Published by Barbara on 18 Feb 2010
Are You A Peace-Maker, Peace-Faker or Peace-Breaker
I understand now what Charles Dickens might have meant when he writes, “It was the best of times. It was the saddest of times.” That fictitious description fits my current state of affairs to a T. When people have asked me this past month how I’m doing, I have to stop and determine which answer to give. Should I tell them the part about how I had rediscovered relational depths that I’d only ever dreamed of before? Or should I tell them instead about recently losing someone I dearly loved to an unexpected heart attack? Do I tell them that my wildest ministry ambitions are teetering on precipice of being actualized? Or do I tell them that I’m waiting to hear whether someone very close to me has cancer?
There are times that life seems to move more quickly than I can keep up with it. The landscape of circumstances is sometimes shaped by careful planning, investing, and making little decisions that lead up to a well-determined course. And then there are those times that it’s more akin to a landslide, such as drastic change whether we ask for it or not.
Through all the uproarious clamor of a life swept away in the current, my heart has been thirsty to be alone with God. It’s in this place that the litter of my overwhelmed mind is momentarily suspended, where God breaks in and let’s his peace seep into my soul.
As I rest in the secret and peaceful place of the most High, I write this blog to you. I am thinking about how Christ went to great lengths to make peace with us. It didn’t matter what we looked like, how much sin we had committed, what kind of job we had or whether we were black or white. Christ made peace with us through His death on the cross.
Have you ever gone to great lengths to make peace with someone? Peace is a harmonious state of mind in which conflict is either absent or resolved without violence and in which relationships are mutually empowering and cooperative.
Today I find myself repeating that urgent message of reconciliation to others. It’s time to make peace between you and God, and then between you and man. Regardless to what others may have done to you in your past, you must love peace and work for peace in that relationship.
Think about your actions! Are you a peace-breaker, peace-faker or peace-maker?
Peace-breakers are those people who go out of their way to break down relationships; to cause trouble and division. They are deliberately confrontive people who love to confront and disagree with everything.
Peace-fakers prefer ‘peace’ over truth. They will go to any lengths to avoid any kind of conflict/confrontation/unrest. In doing, so they settle for a counterfeit peace that is based on avoiding the real issues.
A peace-maker longs for peace, works for peace, and sacrifices for peace. A peace-maker does not have to give their opinion all the time and they are able to walk away quietly and avoid a conflict when the situation calls for it. Peace-makers are prepared to put others’ well-being above their own comfort level.
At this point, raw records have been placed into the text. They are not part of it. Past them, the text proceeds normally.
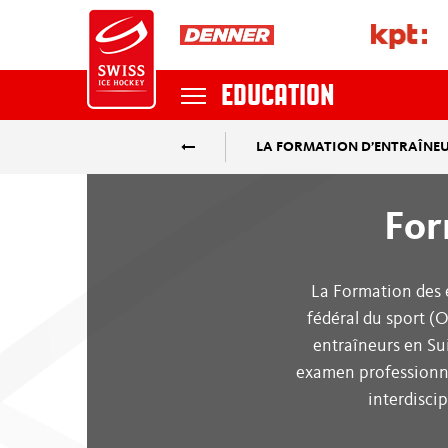
EDUCATION
LA FORMATION D’ENTRAÎNE
NATIONAL TEAMS
Recherche
For
NATIONAL LEAGUE
La Formation des e
SKY SWISS LEAGUE
fédéral du sport (
entraîneurs en Su
MYHOCKEY LEAGUE
examen professionne
interdiscip
POSTFINANCE WOMEN'S LEAGUE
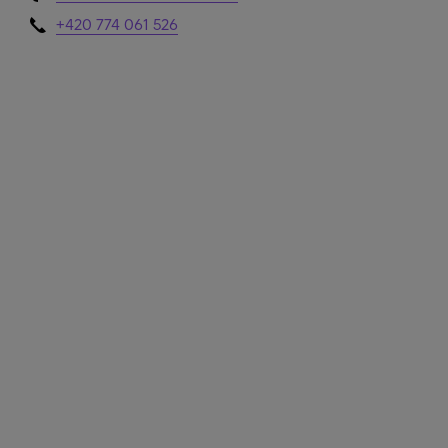
+420 774 061 526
They are different from peace-fakers, because they are prepared to tell the truth and trust God for the outcome. Last, peace-makers are motivated out of love – God’s love.
When Jesus says, “Blessed are the peacemakers, for they shall be called the sons of God,” he does not tell us how to become a son of God. He simply says that sons of God are in fact peacemakers.
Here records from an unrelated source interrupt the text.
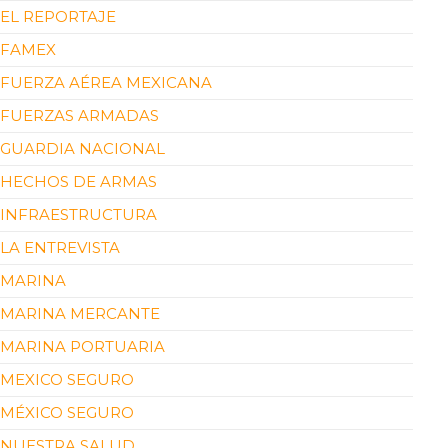
EL REPORTAJE
FAMEX
FUERZA AÉREA MEXICANA
FUERZAS ARMADAS
GUARDIA NACIONAL
HECHOS DE ARMAS
INFRAESTRUCTURA
LA ENTREVISTA
MARINA
MARINA MERCANTE
MARINA PORTUARIA
MEXICO SEGURO
MÉXICO SEGURO
NUESTRA SALUD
God is a peace-loving and a peace-making God. Therefore, our goal should always be to make peace with man. Sometimes there are wounds of the spirit as well as the flesh that we dare not trivialize or ignore. We hurt and have been hurt – sometimes maliciously, sometimes not on purpose. But a hurt is, nonetheless, a hurt. Could this be the reason that scripture spends so much time on the issue of forgiveness?
Reconciliation with others begins with God. (Genesis 32:1-2) When we seek to enter his presence, he reveals to us those relationships that are broken and prompts us to make them right. Biblical reconciliation is powerful and spiritually rewarding. It is the process of two previously alienated parties coming to peace with each other, no longer counting their offenses against one another.
I charge you today, to make [follow] peace with man (Hebrews 12:14). As God has forgiven you, you are to forgive those who have hurt you. As God has reconciled with you, you are to reconcile with others. When you do, “May the Lord bless thee, and keep thee: The Lord make his face shine upon thee, and be gracious unto thee: The Lord lift up his countenance upon thee, and give you peace. (Numbers 6:24-26).